北海道から離れること数千キロのアリゾナ州スコッツデール。この地、ストーブリーグの方向性を決めるゼネラル・マネージャー(GM)が一堂に会するGM会議が行われ、大谷の注目度は急激に高まっている。このオフは108年ぶりの世界一に輝いたカブスからFAとなった160キロ左腕チャップマンがいるものの、投手の目玉が少なく、大谷待望論が早くも沸き起こっているからだ。
メジャーリーグの公式サイト「MLB.COM」が、「もし日本ハムがポスティングを容認すれば、“日本の二刀流”オオタニは市場を揺るがすはずだ」という特集を組めば、「ニューヨーク・ポスト」(電子版)は、「日本の“ベーブ・ルース”大谷に3億ドルの値札」と刺激的に報じた。この記事を書いたのは、名物コラムニストのジョエル・シャーマン。よく知る男だが、球団関係者とのパイプは太い。大谷は来季のオフまで来ないとしつつ、現時点でのメジャーでの評価を論じていた。
メジャーのスカウトが最初に大谷の存在を意識したのは、花巻東時代だった。ドラフトに先立って、メジャーの複数球団が花巻まで「大谷詣で」に行く前代未聞の出来事もあった。だが、日本ハムのドラフト戦略が功を奏して、大谷は日本を選択。栗山英樹監督の「二刀流」という方針で、ここまで大きなケガもなく、投手と打者の両面で、大きな進化を遂げた。投手として、日本球界最速となる165キロを記録すれば、打者としては22本塁打を打ち、自身2度目となる同一シーズンで「二桁勝利と二桁本塁打」を達成。プロ野球史上初となる「10勝、100安打、20本塁打」という離れ業をやってのけた。
今年3月、日本ハムがアリゾナでキャンプを行い、メジャーの首脳陣やスカウトにとって、格好のショーケースになった。目の肥えたスカウトたちには、生の大谷は映像で見るよりもはるかに刺激的に映った。それは報道する側も同じだった。大谷のために「Two-way Player(二刀流)」という形容詞が使われ、活字が躍るようになった。

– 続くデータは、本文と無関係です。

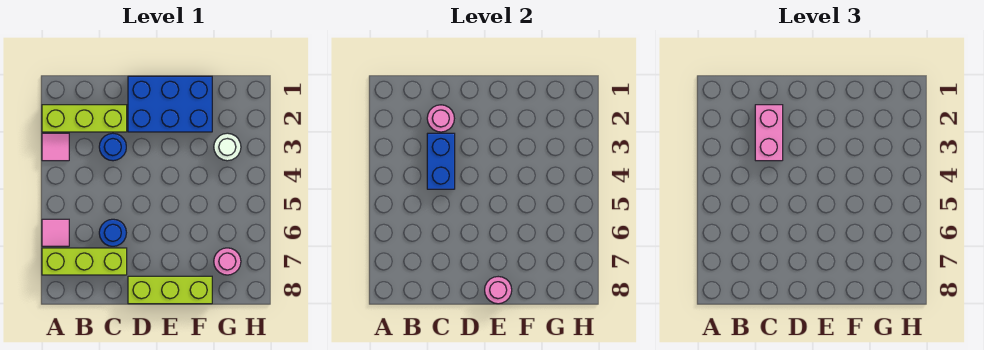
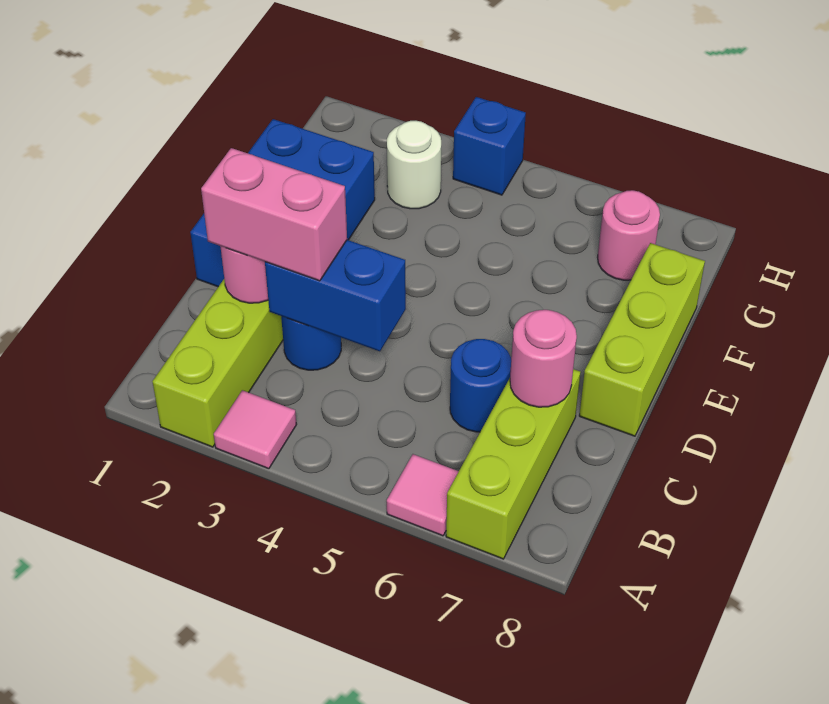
pink round brick E8 level 2 -> pink round brick C7 level 2
none -> blue brick H4 level 1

『ボストン・グローブ』紙の名物記者ニック・ファルドは、「打者でも、投手でも、メジャーのオールスター級の選手になれる」と太鼓判を押す。
それでは、大谷がメジャーに移籍する場合、一体いくらの巨額なマネーが飛び交うことになるのか。一つの指標として、ニューヨーク・ヤンキースと日本人最高額で契約した田中将大の「7年総額1億5500万ドル(約161億円)」が挙がるはずだ。田中の年俸は23億円強であり、今季メジャーでも21位タイと高額年俸選手である。
しかし、大谷はいまやヤンキースのエースにもなった田中を凌駕することになりそうだ。大谷のセールスポイントは、「23歳という若さ」、「二刀流という並外れたポテンシャル」、「マーケットバリュー」の3つに集約される。取材を総合すると、現時点でメジャー移籍した場合、大谷に付けられた値札は、「7年総額200億円以上」になるはずだ。
現役メジャーリーガーで、総額200億円の超大型契約を勝ち取った者は、大よそ1200人中、わずか10人しかいない強者ばかり。メジャーで1球も投げたことがない大谷が、いかに高い評価を受けているかが分かるだろう。